[parisc-linux] N Class SMP pb ? (follow up)
Grant Grundler
grundler@parisc-linux.org
Thu, 25 Sep 2003 17:35:00 -0600
On Thu, Sep 25, 2003 at 04:56:26PM +0200, Joel Soete wrote:
...
> As already mentionned in previous mail that I could read many 6, 15 (but
> it seems to be normal in UP kernel those interruption occurs)
Yes - 6 is ITLB miss and 15 is Data TLB miss.
> but (most interesting) it is the very first time that I got
> the message making failed the kernel:
> [...]
> handle_interruption(26, ...).
26 is "Data Memory Access rights Trap".
This sounds normal for Copy-On-Write.
> SMP CALL FUNCTION TIMED OUT (CPU=1)
The IPI handler will time out if the other CPU doesn't ack
the function call with in a second. This is bad.
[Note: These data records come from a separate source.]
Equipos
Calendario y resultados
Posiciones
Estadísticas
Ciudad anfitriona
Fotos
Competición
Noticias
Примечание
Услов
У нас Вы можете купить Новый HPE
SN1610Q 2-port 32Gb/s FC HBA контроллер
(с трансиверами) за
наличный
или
It means either other CPU never got the interrupt (locked up
with I-bit off) or the "unstarted_count" isn't coherent
between the CPUs.
> handle_interruption(26, ...).
>
> Could this be a pb with sync between cpu time ref?
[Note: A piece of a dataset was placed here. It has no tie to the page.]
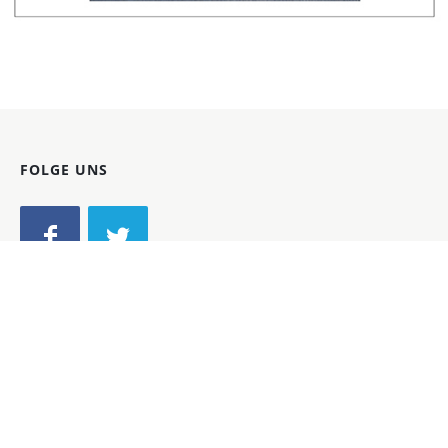
Bild-ID: 45693
FOLGE UNS
NEWSLETTER
Vorname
> (because timeout = jiffies + HZ)
I don't think so since jiffies is a global.
And it's always be measured on the same CPU.
> I have also a look for where this function is called but never see its return
> code tested to launch a 'stack dump' and a stop of system?
You need to find out who is using smp_call_function() and which function
they are trying to invoke. I suspect it's coming from mm/slab.c but
would know which of the three it might be.
grant